At 1/27/2010 3:10 PM, Anonymous Anonymous said...

Why don't those bank executives who took in astronomical bonuses last year take some of that money and hire some employees instead? I have no problem with people being rich, but come on, what good does it do for society if these cohorts hog all of these financial resources for themselves - that's like a wealthy noble who starves his peasants by taking far more food than he needs or deserves. I think hiring people would do more to stimulate the economy more than anything - especially when these bank morons made a mess of things, and the government had to fork over a huge bailout to prop up the industry.

Of course nothing is going to change with Obama going *wink* *wink*

 
At 1/27/2010 3:12 PM, Anonymous Anonymous said...

"Jobless rates? I thought that the greatest Keynesian stimulus in the history of the world was going to end joblessness, or at least stabilize it. What gives?"

Apparently it worked in China, where their stimulus took up a far larger chunk of their GDP then ours - they have double-digit growth. I suppose we can't afford a proper stimulus, though.

 
At 1/27/2010 3:45 PM, Blogger stevedp86 said...

Anon-
We're a more mature economy. It's like comparing why Facebook is growing at a faster rate than Microsoft.

 
At 1/27/2010 4:52 PM, Anonymous Lyle said...

I think we need to give mediocre bankers a chance, as the best and brightest bankers managed to screw it up so much. A mediocre banker should come a lot cheaper, since they all say that they have to pay so much to keep the best people. If the best people screwed it up so royally, let them go and bring on the mediocre folks.

 
At 1/27/2010 5:20 PM, Anonymous Anonymous said...

Why don't those bank executives who took in astronomical bonuses last year take some of that money and hire some employees instead?

It seem that Obama has plans for those profits:

Obama Seeks to Raise Money From Industry He Has Criticized, Bloomberg

Gee, first you threaten with regulation and then you ask for campaign contributions. What does the mob call this, again? Oh, that's right, extortion.

... especially when these bank morons made a mess of things ...

Please, try to keep up. It was your heroes in the Democrat party that "made a mess of things". I know, I know, James Carville says that the plan is to blame everyone else - especially Bush - and following Lenin's dictum, that a lie repeated often enough becomes the truth, that you're are only doing your small part. The trouble is that we've actually examined the evidence and aren't buying it.

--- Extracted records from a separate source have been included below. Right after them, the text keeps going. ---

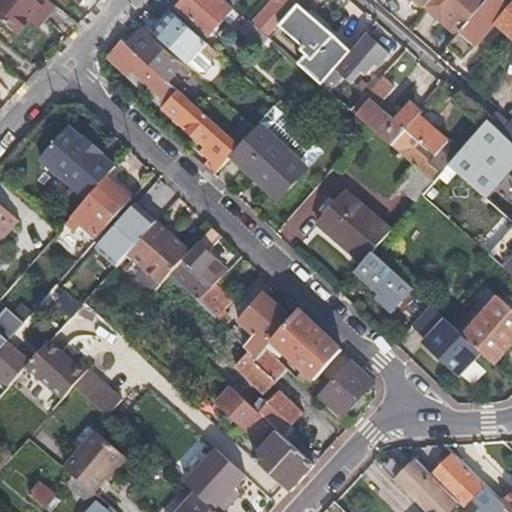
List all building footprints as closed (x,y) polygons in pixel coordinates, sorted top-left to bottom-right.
[(46,15),(55,4),(50,0),(0,0),(0,17),(18,32),(30,17),(37,8),(46,15)] [(223,19),(232,9),(221,0),(182,0),(176,8),(208,36),(223,19)] [(275,0),(254,24),(266,35),(297,1),(298,1),(298,0),(275,0)] [(430,0),(426,5),(458,34),(484,4),(479,0),(430,0)] [(458,34),(448,46),(463,60),(466,56),(484,37),(511,6),(504,0),(488,0),(484,4),(458,34)] [(350,50),(298,5),(279,25),(302,45),(300,47),(302,48),(300,49),(305,55),(298,63),(306,70),(321,83),(350,50)] [(39,24),(46,15),(37,8),(30,17),(39,24)] [(238,14),(232,9),(223,19),(229,25),(238,14)] [(173,13),(169,10),(151,31),(189,64),(200,51),(205,55),(212,47),(188,27),(173,13)] [(271,40),(268,37),(266,35),(254,24),(247,19),(246,20),(241,16),(238,20),(242,24),(238,30),(258,48),(263,43),(266,46),(271,40)] [(182,64),(143,29),(133,40),(128,46),(167,81),(172,75),(182,64)] [(390,52),(367,32),(350,50),(321,83),(331,92),(344,76),(351,82),(362,70),(366,73),(375,62),(378,64),(378,63),(380,64),(390,52)] [(128,46),(133,40),(130,37),(125,43),(128,46)] [(484,37),(466,56),(474,63),(491,43),(484,37)] [(167,81),(128,46),(125,43),(109,59),(128,76),(132,71),(169,104),(165,108),(189,131),(199,140),(200,140),(205,145),(200,150),(212,161),(220,167),(221,166),(224,162),(230,156),(240,145),(231,137),(175,88),(167,81)] [(210,60),(217,52),(212,47),(205,55),(210,60)] [(132,71),(128,76),(165,108),(169,104),(132,71)] [(394,84),(383,74),(365,95),(352,110),(370,126),(392,145),(420,114),(422,111),(412,102),(395,121),(377,104),(394,84)] [(167,81),(175,88),(180,82),(172,75),(167,81)] [(428,95),(433,99),(447,84),(447,83),(442,79),(428,95)] [(356,87),(343,102),(352,110),(365,95),(356,87)] [(275,106),(259,123),(306,168),(322,151),(275,106)] [(494,113),(493,115),(488,120),(488,121),(511,143),(511,122),(511,121),(507,125),(494,113)] [(461,151),(420,114),(392,145),(415,166),(434,182),(448,165),(461,151)] [(365,127),(355,118),(345,128),(356,137),(365,127)] [(240,145),(255,128),(246,120),(231,137),(240,145)] [(511,143),(488,121),(461,151),(448,165),(473,187),(483,196),(497,181),(511,164),(511,143)] [(240,145),(230,156),(277,200),(307,169),(306,168),(259,123),(255,128),(240,145)] [(110,174),(116,168),(102,156),(103,154),(84,138),(82,139),(68,127),(40,161),(71,188),(66,194),(81,207),(106,178),(110,174)] [(220,167),(212,161),(206,167),(213,175),(220,167)] [(473,187),(448,165),(434,182),(423,193),(448,215),(473,187)] [(415,166),(400,183),(418,199),(423,193),(434,182),(415,166)] [(135,196),(110,174),(106,178),(132,200),(135,196)] [(81,207),(66,224),(75,232),(81,225),(97,240),(132,200),(106,178),(81,207)] [(511,194),(497,181),(483,196),(511,221),(511,194)] [(418,199),(400,183),(398,186),(416,202),(418,199)] [(346,191),(338,199),(384,238),(391,230),(346,191)] [(331,208),(336,203),(329,197),(324,203),(331,208)] [(384,238),(338,199),(336,203),(331,208),(318,223),(363,261),(373,251),(384,238)] [(0,204),(0,225),(3,222),(12,229),(19,221),(0,204)] [(149,230),(128,212),(108,235),(128,253),(149,230)] [(157,221),(149,230),(128,253),(144,268),(162,284),(170,275),(190,250),(157,221)] [(0,242),(5,237),(12,229),(3,222),(0,225),(0,242)] [(218,233),(210,226),(197,242),(199,244),(179,267),(178,267),(170,275),(198,302),(215,283),(228,270),(212,255),(210,248),(221,236),(218,233)] [(511,228),(490,254),(511,273),(511,228)] [(393,269),(373,251),(363,261),(362,263),(361,265),(382,285),(394,271),(393,269)] [(162,284),(144,268),(134,279),(152,295),(162,284)] [(215,283),(198,302),(216,319),(223,311),(233,300),(215,283)] [(273,340),(294,317),(265,292),(239,320),(229,331),(249,350),(258,358),(266,348),(273,340)] [(82,306),(72,297),(61,308),(72,318),(82,306)] [(492,363),(493,364),(511,341),(511,308),(499,297),(463,336),(492,363)] [(439,313),(434,308),(430,313),(437,320),(430,328),(442,339),(438,344),(448,354),(472,377),(476,380),(492,363),(463,336),(443,317),(439,313)] [(0,352),(24,324),(7,310),(0,318),(0,352)] [(314,380),(342,350),(301,310),(294,317),(273,340),(285,352),(293,350),(304,361),(302,369),(303,370),(296,377),(307,387),(314,380)] [(216,319),(223,326),(231,318),(223,311),(216,319)] [(278,360),(285,352),(273,340),(266,348),(278,360)] [(85,373),(75,364),(50,343),(27,369),(62,400),(73,387),(85,373)] [(265,394),(288,368),(278,360),(266,348),(258,358),(249,350),(235,365),(265,394)] [(88,370),(78,361),(75,364),(85,373),(88,370)] [(343,417),(375,382),(353,361),(321,395),(343,417)] [(0,363),(0,379),(1,379),(1,380),(9,371),(0,363)] [(122,399),(88,370),(85,373),(73,387),(107,416),(122,399)] [(289,492),(315,464),(305,455),(287,438),(283,434),(255,408),(232,387),(218,402),(266,446),(254,460),(289,492)] [(283,434),(291,425),(303,412),(281,392),(269,405),(263,399),(255,408),(283,434)] [(86,423),(54,460),(73,476),(91,491),(102,478),(113,466),(123,455),(86,423)] [(283,434),(287,438),(295,429),(291,425),(283,434)] [(315,464),(329,448),(320,439),(305,455),(315,464)] [(0,450),(0,470),(13,457),(3,448),(0,450)] [(458,502),(468,511),(476,511),(479,509),(469,500),(485,485),(484,484),(455,455),(446,463),(441,468),(433,476),(458,502)] [(401,458),(397,463),(405,471),(412,464),(406,457),(401,458)] [(392,458),(382,468),(426,511),(447,511),(458,502),(433,476),(416,460),(413,463),(412,464),(405,471),(397,463),(392,458)] [(438,465),(441,468),(446,463),(443,460),(438,465)] [(484,484),(485,485),(490,490),(496,496),(502,502),(511,492),(494,474),(484,484)] [(90,503),(96,495),(91,491),(73,476),(67,484),(90,503)] [(30,496),(45,508),(55,496),(40,484),(30,496)] [(496,496),(490,490),(484,496),(500,511),(511,511),(507,507),(502,502),(496,496)] [(511,491),(511,492),(502,502),(507,507),(511,501),(511,491)] [(217,511),(196,493),(179,511),(217,511)] [(345,511),(334,501),(323,511),(345,511)] [(108,511),(96,502),(87,511),(108,511)]
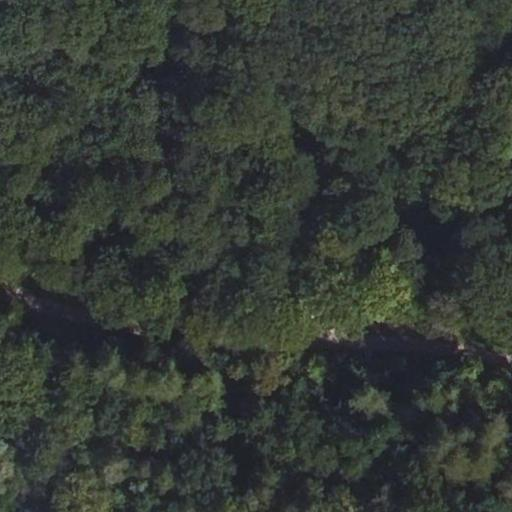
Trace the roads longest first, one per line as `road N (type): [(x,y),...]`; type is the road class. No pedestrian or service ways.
road 1 (track): [(511,359),(348,337),(201,345),(52,325),(0,294)]
road 2 (track): [(348,337),(376,275),(400,252),(447,224),(511,214)]
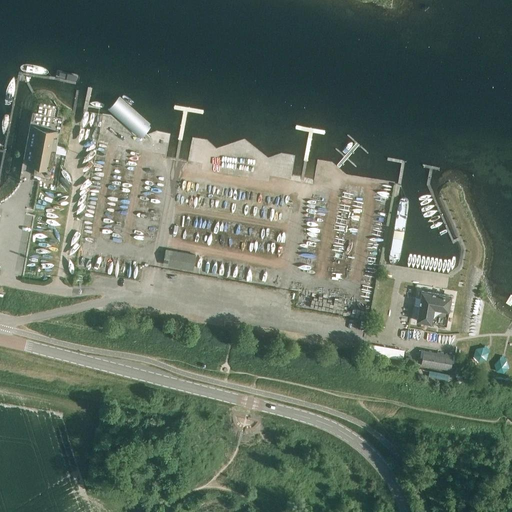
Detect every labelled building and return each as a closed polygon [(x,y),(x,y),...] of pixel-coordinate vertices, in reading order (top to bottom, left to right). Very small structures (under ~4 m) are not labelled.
[(117,98),(107,110),(139,138),(149,127),(117,98)] [(51,177),(60,132),(33,127),(32,133),(37,134),(32,160),(27,159),(25,165),(33,167),(32,173),(51,177)] [(193,269),(195,255),(172,251),(169,265),(193,269)] [(446,326),(452,297),(423,291),(417,321),(446,326)] [(488,352),(489,351),(488,348),(486,345),(483,346),(476,347),(473,355),(479,361),(486,359),(488,352)] [(455,356),(453,355),(423,350),(421,350),(420,357),(422,357),(421,364),(450,370),(452,363),(454,363),(455,356)] [(507,360),(507,357),(504,356),(500,355),(499,359),(494,364),(496,371),(504,372),(508,367),(507,360)]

The Trillion Dollar Bank Shakedown

Andrew Cuomo and Fannie and Freddie

Barney Frank, Predatory Lender

 
At 1/28/2010 2:17 AM, Anonymous buy r4 card said...

It’s your right as a citizen to be concerned how and on what your money is spent. It doesn’t belong to the government, it belongs to you, and the government belongs to you too. The people who work in government are there at your mercy, because you have the power to vote people into office who can terminate their jobs.

 
At 1/28/2010 11:46 AM, Anonymous DrTorch said...

Any qualifications for government contractors?

They're usually considered part of the private sector, yet their funding comes directly from the Fed Gov't. And they get paid well.

Include that and I'll bet you the numbers are FAR worse.